How to complete this task: If a record holds a picture, drop the picture and return the rest of the record word for word.

Task input:
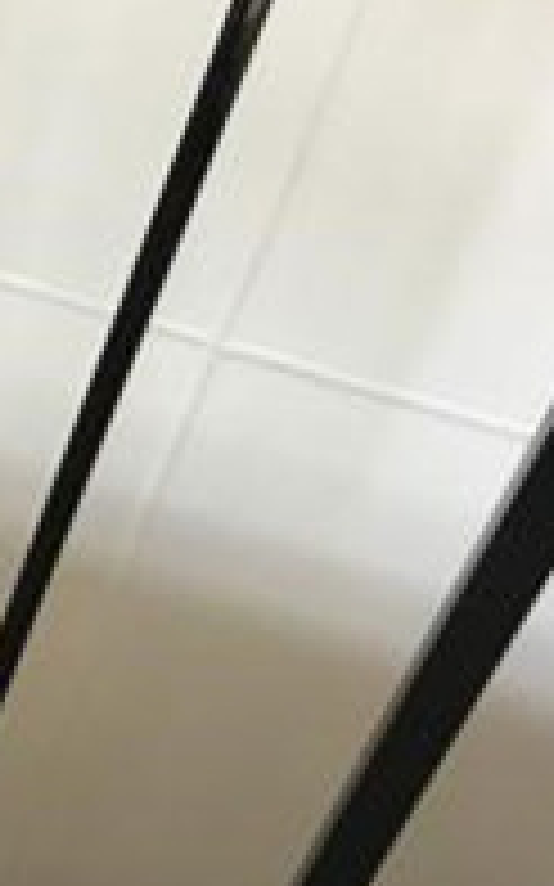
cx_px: -838
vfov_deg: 20.8
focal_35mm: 100
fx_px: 2417
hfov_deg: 10.8
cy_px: 450
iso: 80
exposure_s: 1/17
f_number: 2.2
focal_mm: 4.15
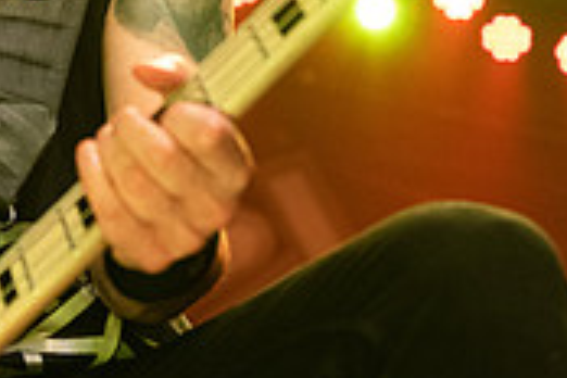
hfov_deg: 13.7
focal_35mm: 147
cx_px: -23
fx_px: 2315
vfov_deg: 9.2
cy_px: -116
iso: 2500
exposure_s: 1/640
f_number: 3.2
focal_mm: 44
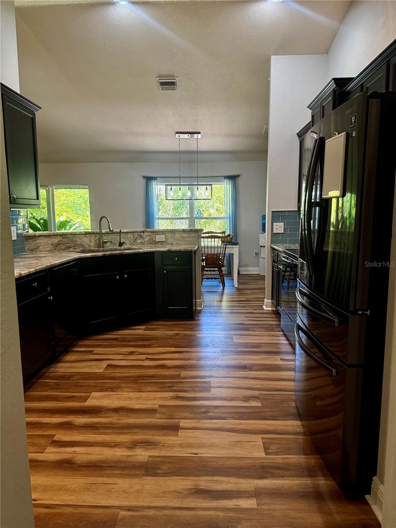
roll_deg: +0.7
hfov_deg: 56.8
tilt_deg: -7.7
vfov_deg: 71.6
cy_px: 264
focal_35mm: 24
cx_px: 198
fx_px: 366
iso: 320
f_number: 1.78
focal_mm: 6.76
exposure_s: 1/120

Response to the exercise:
cx_px: -838
vfov_deg: 20.8
focal_35mm: 100
fx_px: 2417
hfov_deg: 10.8
cy_px: 450
iso: 80
exposure_s: 1/17
f_number: 2.2
focal_mm: 4.15
hfov_deg: 13.7
focal_35mm: 147
cx_px: -23
fx_px: 2315
vfov_deg: 9.2
cy_px: -116
iso: 2500
exposure_s: 1/640
f_number: 3.2
focal_mm: 44
roll_deg: +0.7
hfov_deg: 56.8
tilt_deg: -7.7
vfov_deg: 71.6
cy_px: 264
focal_35mm: 24
cx_px: 198
fx_px: 366
iso: 320
f_number: 1.78
focal_mm: 6.76
exposure_s: 1/120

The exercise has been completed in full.